Rewrite these lines with "locality" swapped for "site" everywhere and nothing else changed, leaving out the pictures.

(A block of data)
┄┄┄┄┄┄
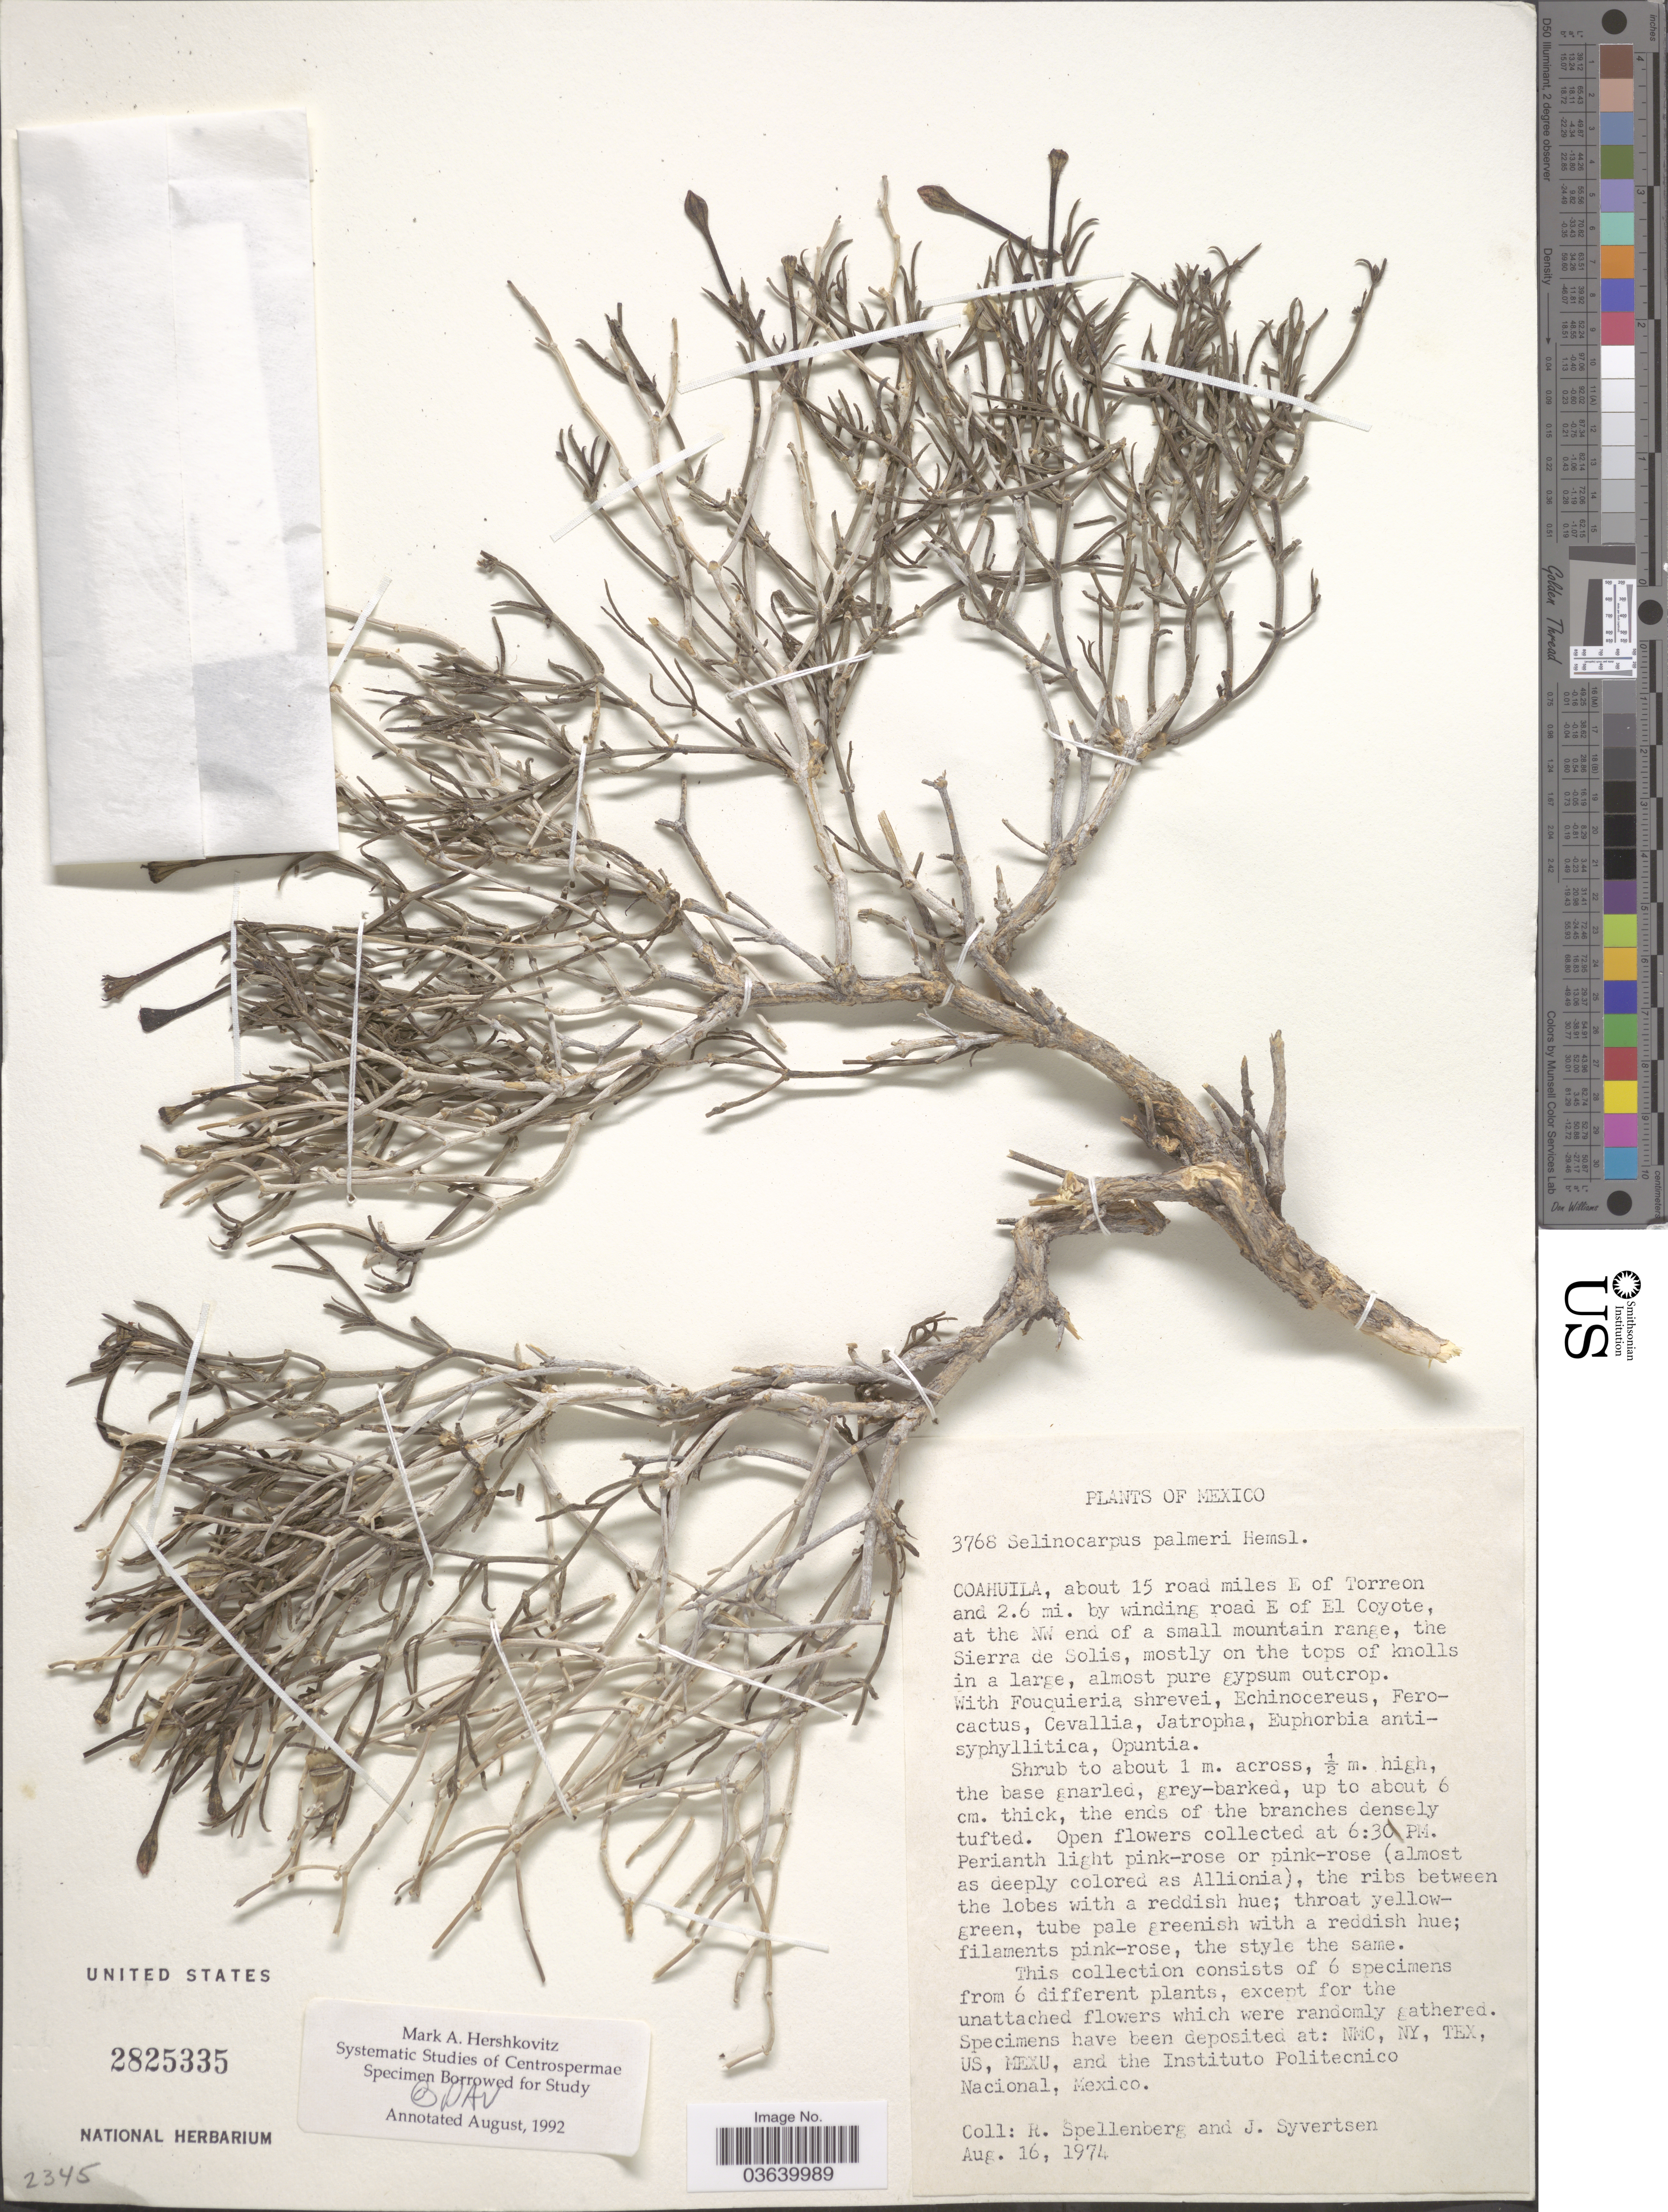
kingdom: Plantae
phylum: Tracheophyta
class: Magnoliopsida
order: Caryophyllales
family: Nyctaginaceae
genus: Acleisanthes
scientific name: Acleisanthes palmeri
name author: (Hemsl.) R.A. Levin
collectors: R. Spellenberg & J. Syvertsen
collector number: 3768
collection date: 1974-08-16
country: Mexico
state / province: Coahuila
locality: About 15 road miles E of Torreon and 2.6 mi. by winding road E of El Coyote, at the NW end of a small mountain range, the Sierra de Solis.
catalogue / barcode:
┄┄┄┄┄┄
### Completed task
kingdom: Plantae
phylum: Tracheophyta
class: Magnoliopsida
order: Caryophyllales
family: Nyctaginaceae
genus: Acleisanthes
scientific name: Acleisanthes palmeri
name author: (Hemsl.) R.A. Levin
collectors: R. Spellenberg & J. Syvertsen
collector number: 3768
collection date: 1974-08-16
country: Mexico
state / province: Coahuila
site: About 15 road miles E of Torreon and 2.6 mi. by winding road E of El Coyote, at the NW end of a small mountain range, the Sierra de Solis.
catalogue / barcode:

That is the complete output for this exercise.